Didn't change anything. As I don't even get a handshake, I would assume ip or routing problems should occurr afterwards ...

I'd understood it the follwing way:
On OpenWrt define an interface (local on OpenWrt), with defining the ip ranges to be covered by the interface (192.168.46.1/24). This also creates the route for this subnet to the wg interface
Also define the listening port which is the port on the OpenWrt machine to listen for incoming connections on the WAN interface.

Define a peer with the IP allowed addresses of the peer (src adresses for ip pakets), so this is 192.68.46.201/32 or 192.68.46.0/24 allowing incoming pakets from the ip adresses.
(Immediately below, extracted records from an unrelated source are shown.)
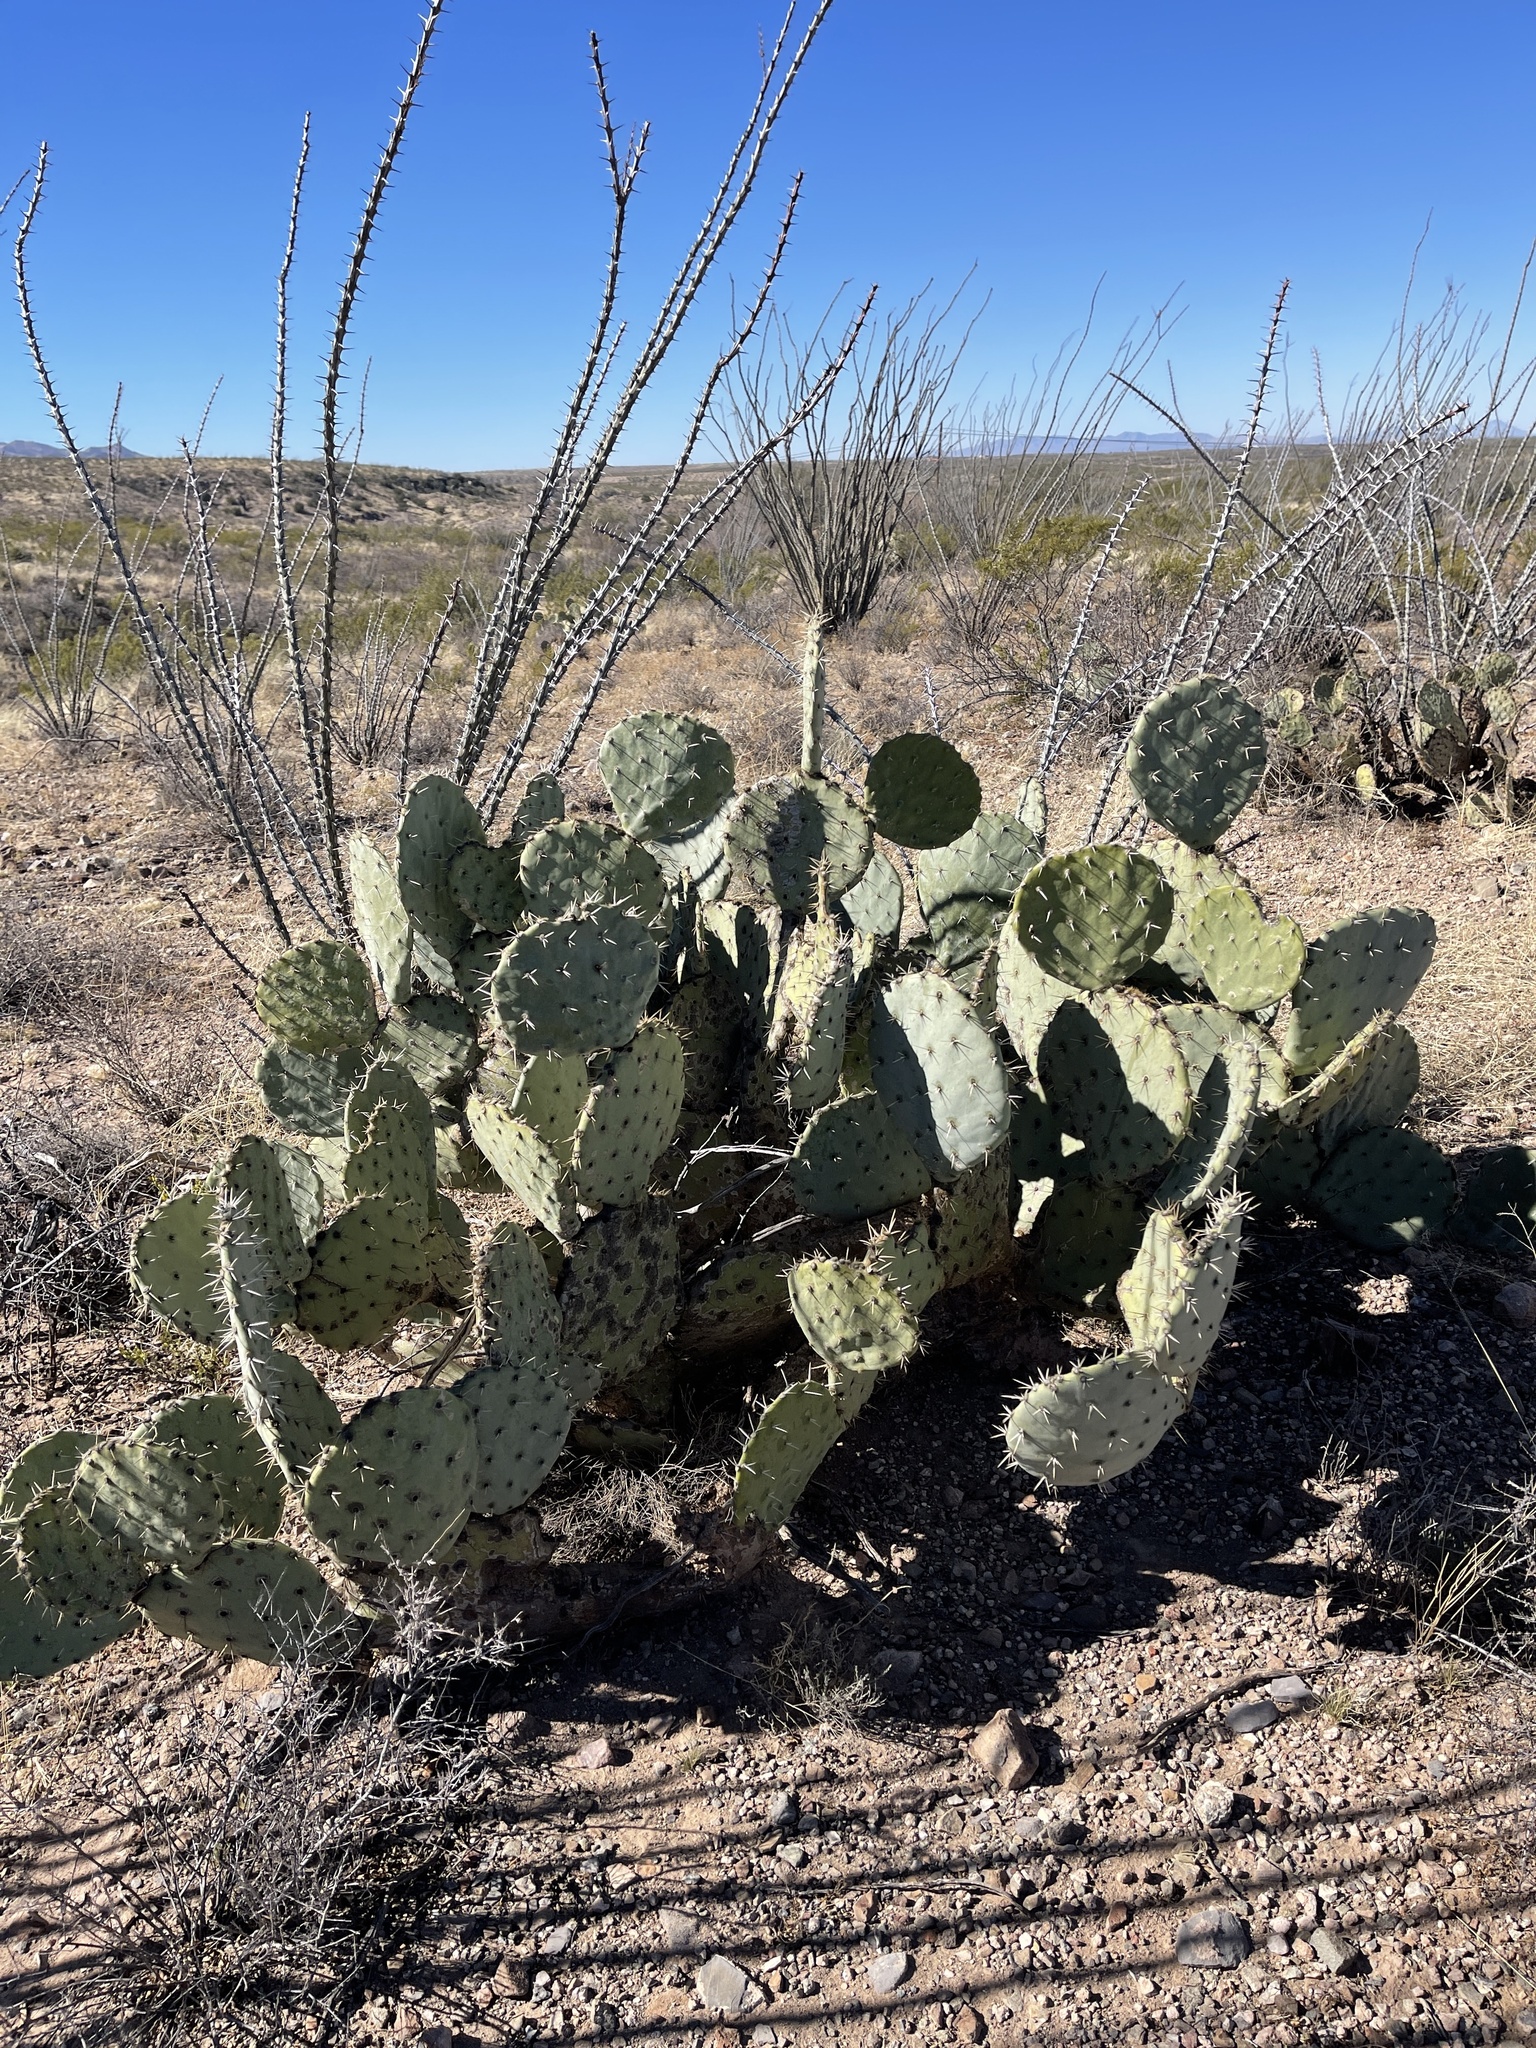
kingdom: Plantae
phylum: Tracheophyta
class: Magnoliopsida
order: Caryophyllales
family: Cactaceae
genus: Opuntia
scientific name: Opuntia engelmannii
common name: Cactus-apple
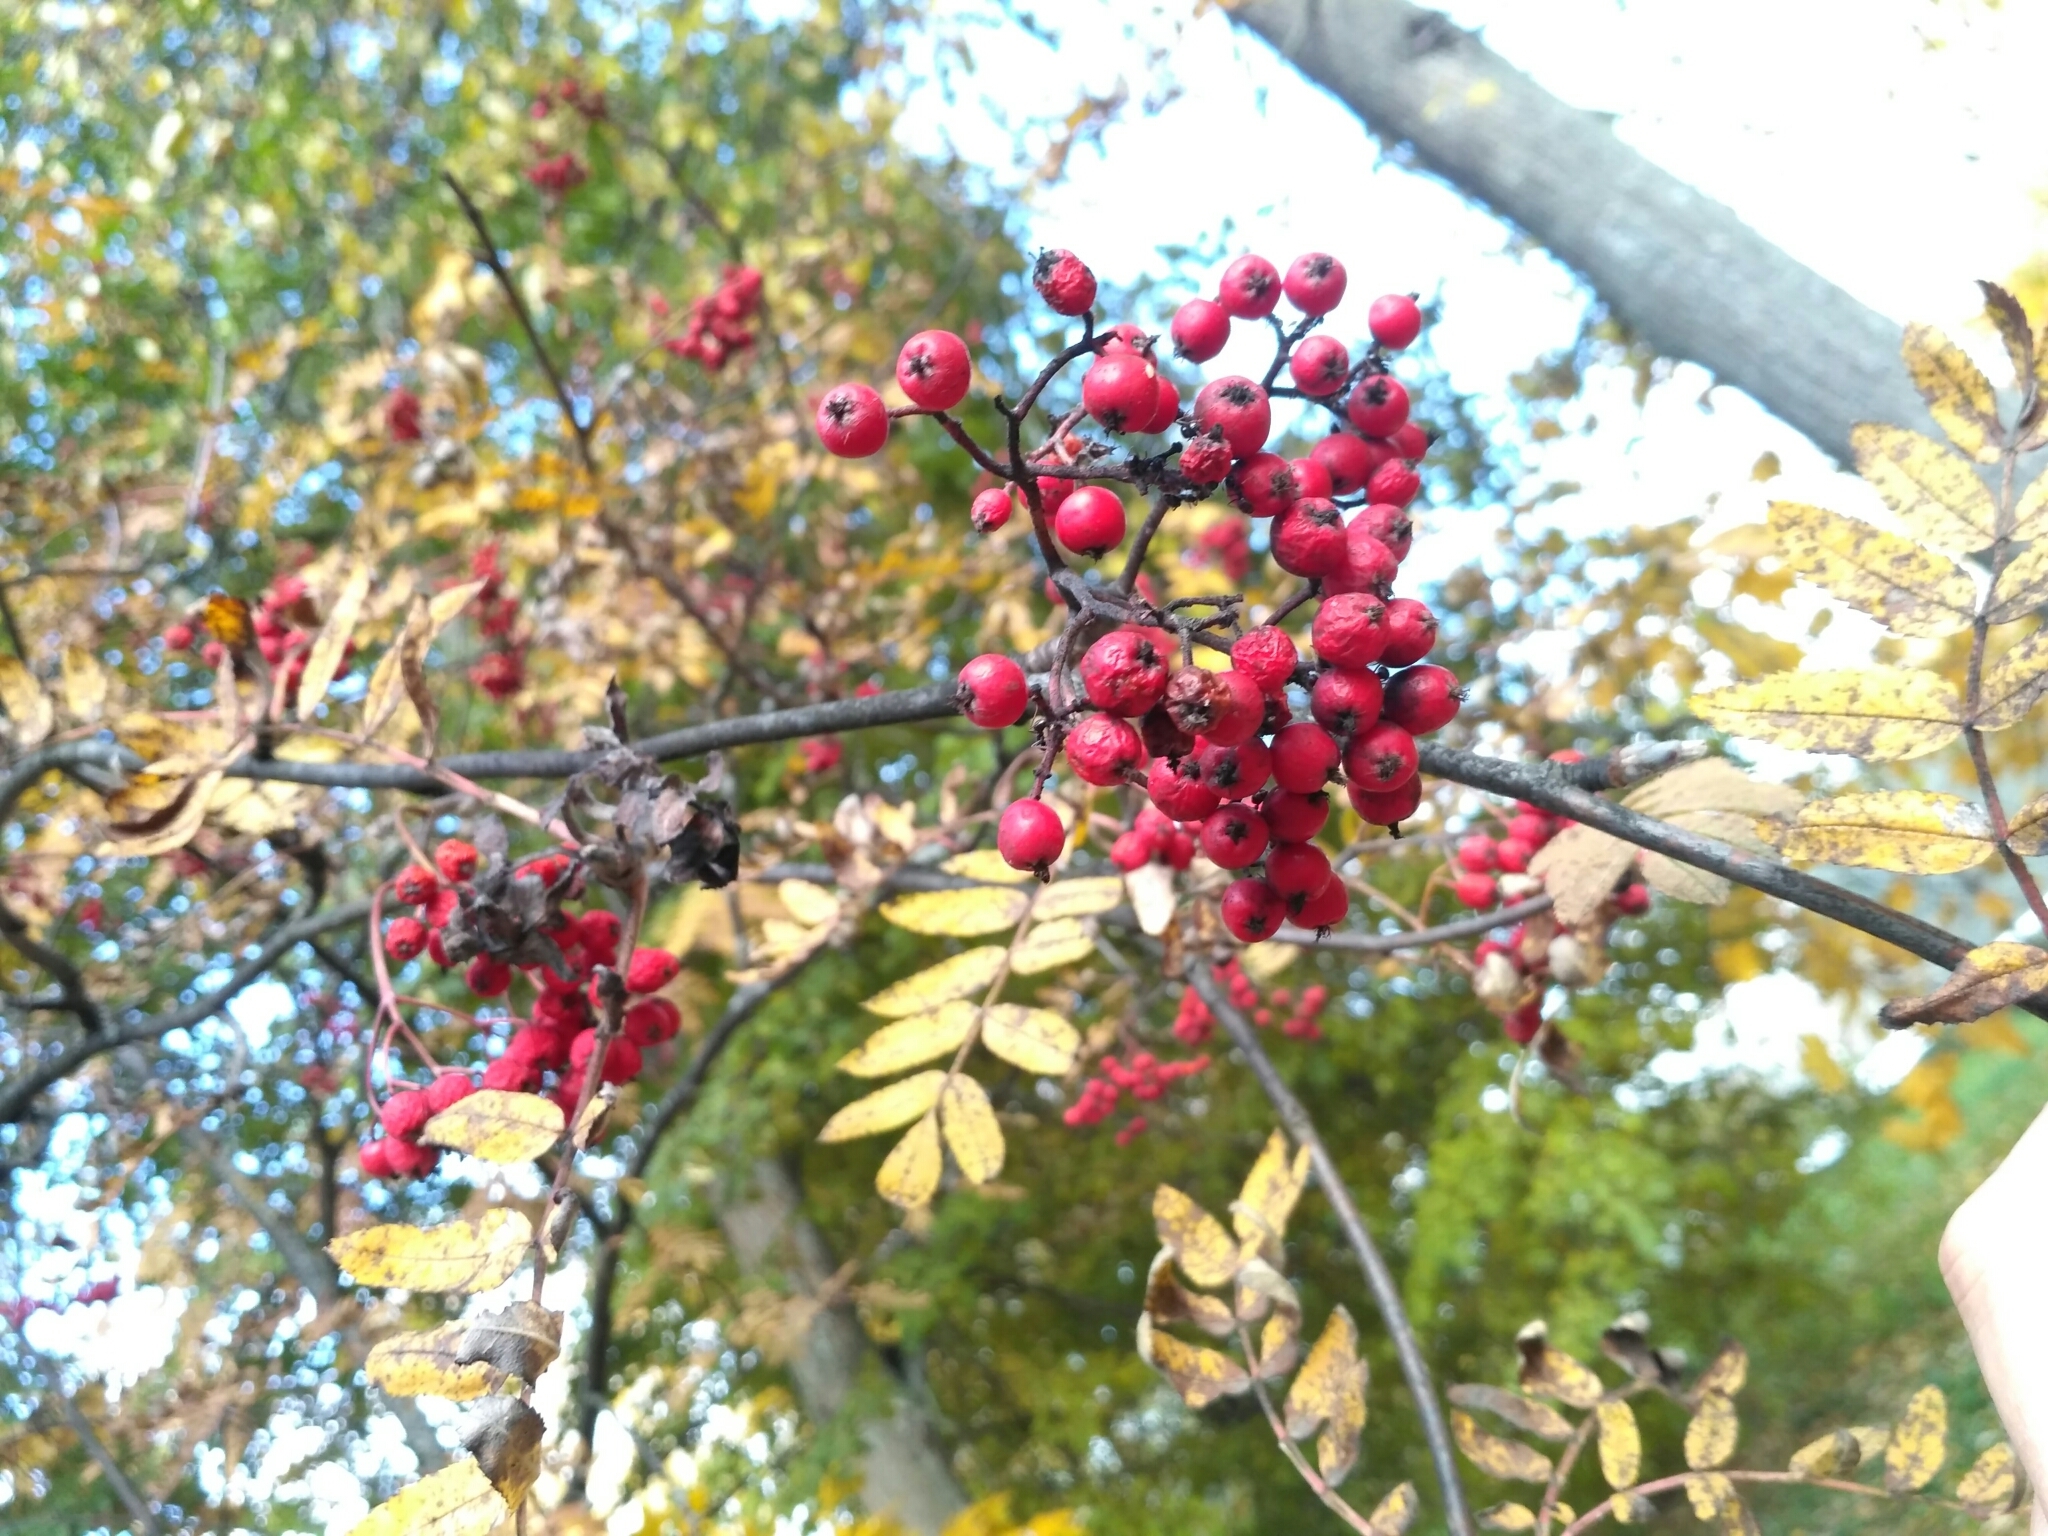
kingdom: Plantae
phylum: Tracheophyta
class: Magnoliopsida
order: Rosales
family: Rosaceae
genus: Sorbus
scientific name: Sorbus aucuparia
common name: Rowan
On the Android define the Interface with an IP of the allowed IP address of the peer in OpenWrt (so this is 192.168.46.201/32 or 192.168.46.0.24) .. single ip should fit as it is a single device. In any way, it should take an ip of this range as the ip of the Android device.
And define allowed ips as 0.0.0.0/0 to send any connection request through the tunnel.

Where is my missundestanding?

18

?

  • Have you verified that the UDP packets are arriving form your mobile device???
  • Does you cellular carrier permit UDP outbound traffic to port 51820?

NO, it is ONLY 192.68.46.201/32. A subnet config of /24 is invalid for a PEER.

config interface 'wg'
        option proto 'wireguard'
        option private_key 'wFODqKEJ9BdR9xxxxxxxxxxxxxxxxxxxxxxxxxxxxxx'
        list addresses '192.168.46.1/24'
        list addresses 'fd42:0:0:46::1/64'
        option listen_port '51820'

config wireguard_wg
        option public_key 'Ail7Nq9lbs8yyyyyyyyyyyyyyyyyyyyyyyyy'
        option persistent_keepalive '25'
        list allowed_ips '192.168.46.210/32'
        list allowed_ips 'fd42:0:0:46::210/128'
        option preshared_key 'yDAiOb1mTizzzzzzzzzzzzzzzzzzzz'

config route                
        option interface 'wg'
        option target '192.168.46.0'
        option netmask '255.255.255.0'
19

So it had been correct.
I will now give it a 'restart from scratch'. Deinstall and reinstall again.

20

Ok
I need to thanks you all. It turned out that my settings have been correct. I did a setup from scratch and runned into the same problems.
But setting the firewall rule to accept incomming traffic from any source to port 51820 allowed to test from inside my WLAN ... AND IT WORKED.
So the problem is somewhere outside .. I still can't connect via cell phone data or another WLAN.
I'll check this tomorrow from work ...
And I then shall call my ISP. :frowning:

1 Like
21

Ok
NOW it is working. My ISP blocked a number of UDP ports ... :frowning:

1 Like
22

This topic was automatically closed 10 days after the last reply. New replies are no longer allowed.